::: Source data

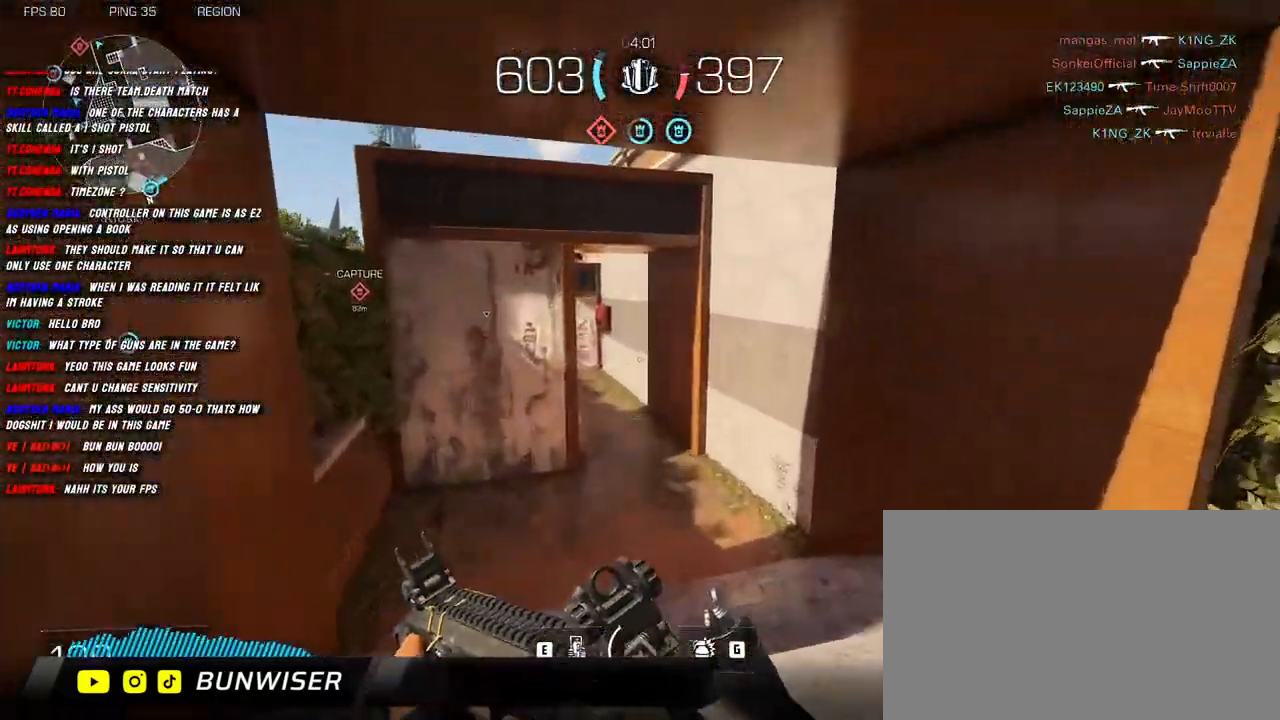
{"keys": ["d", "shift", "w"], "mouse": [], "events": [[416, "d", "down"]]}
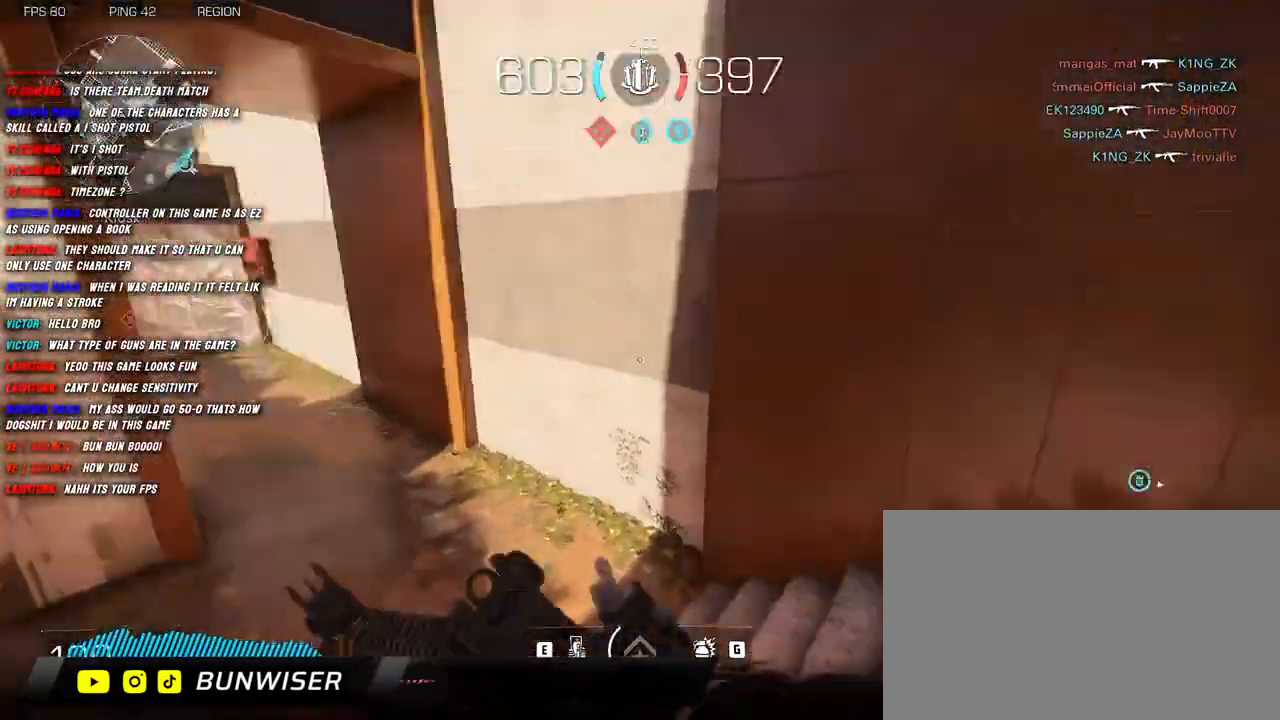
{"keys": ["d", "shift", "w"], "mouse": [], "events": []}
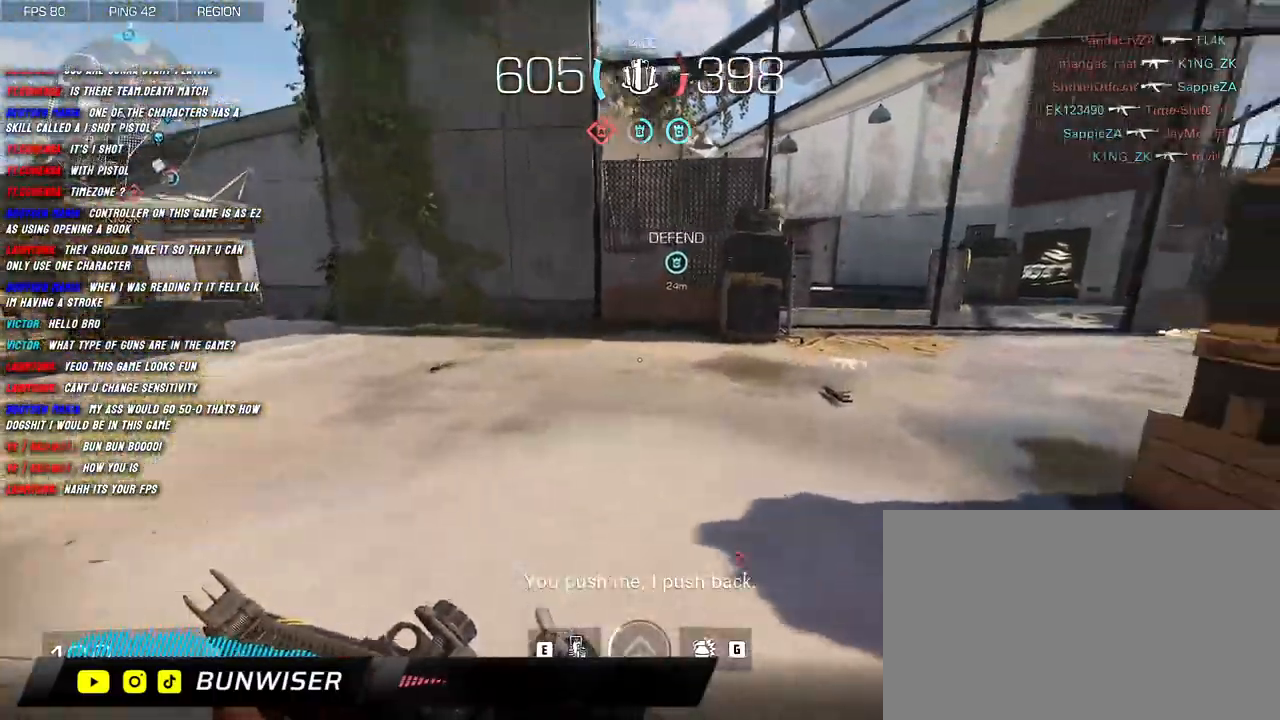
{"keys": ["a", "shift", "w"], "mouse": [], "events": [[50, "d", "up"], [366, "a", "down"]]}
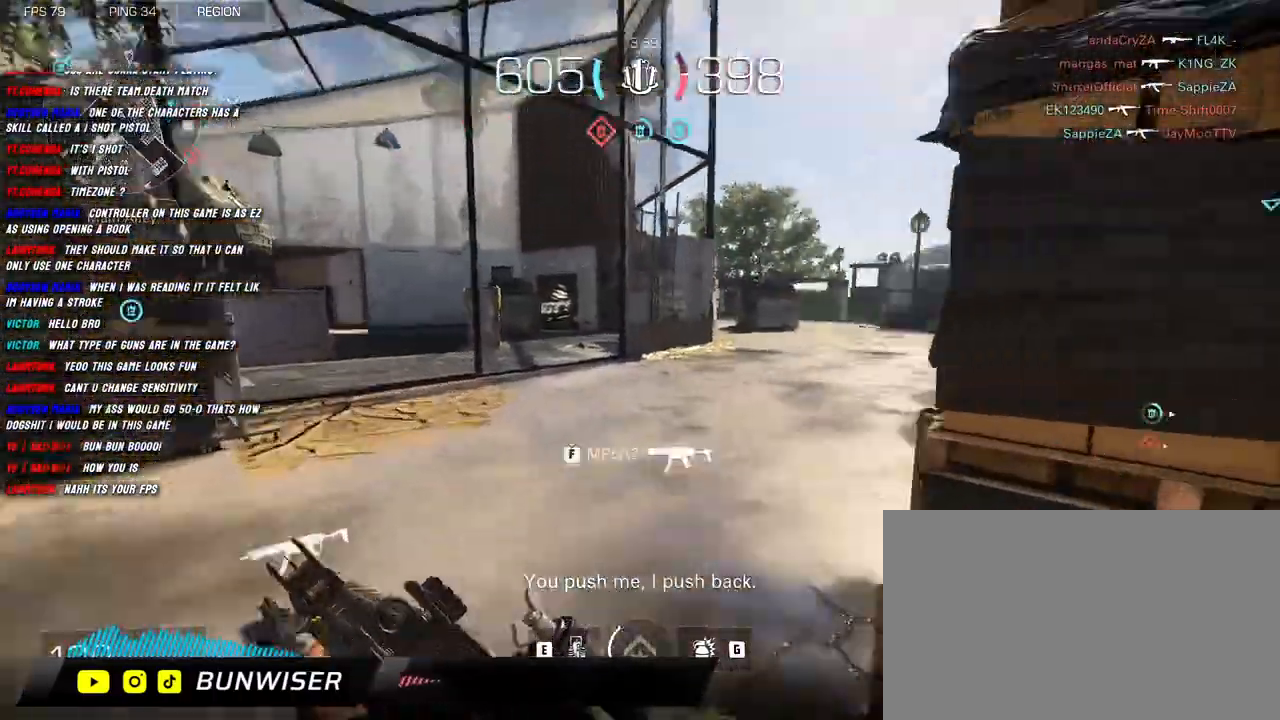
{"keys": ["a", "shift", "w"], "mouse": [], "events": []}
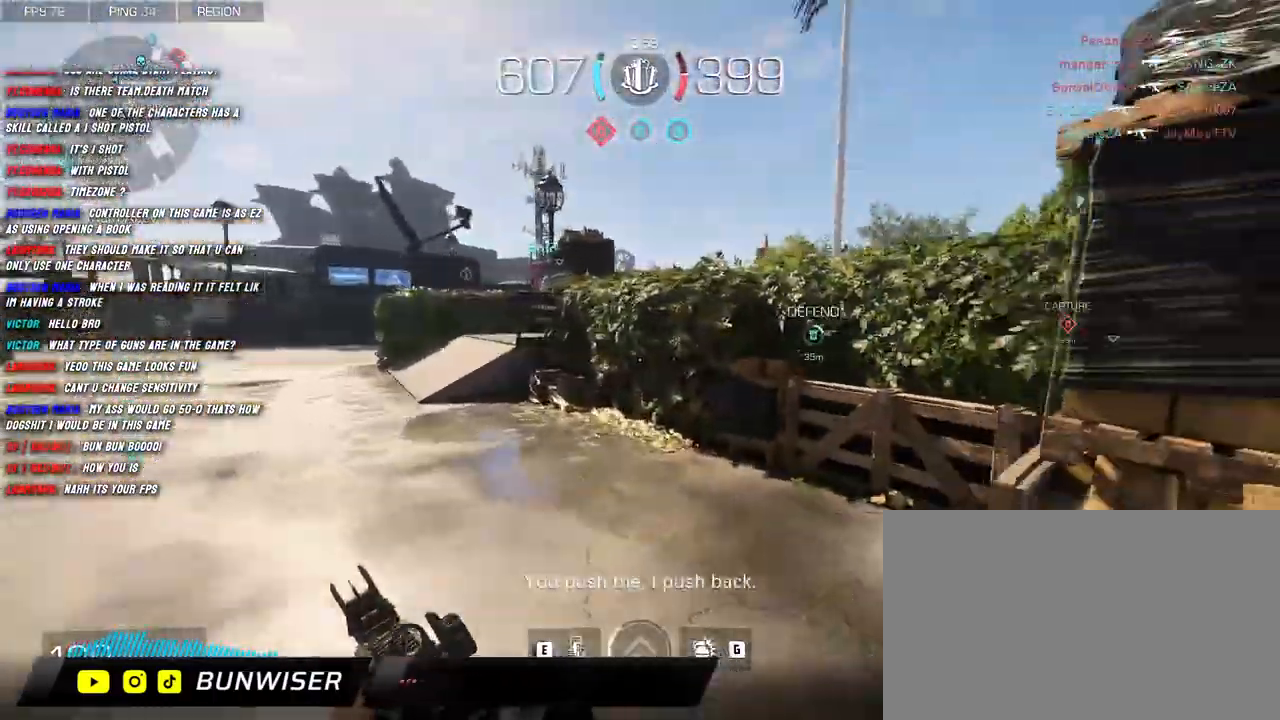
{"keys": ["shift", "w"], "mouse": [], "events": [[200, "a", "up"]]}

::::::

What is needed
Apart from the pictures, all of the data must be duplicated exactly as shown above.

Answer to this task
{"keys": ["d", "shift", "w"], "mouse": [], "events": [[416, "d", "down"]]}
{"keys": ["d", "shift", "w"], "mouse": [], "events": []}
{"keys": ["a", "shift", "w"], "mouse": [], "events": [[50, "d", "up"], [366, "a", "down"]]}
{"keys": ["a", "shift", "w"], "mouse": [], "events": []}
{"keys": ["shift", "w"], "mouse": [], "events": [[200, "a", "up"]]}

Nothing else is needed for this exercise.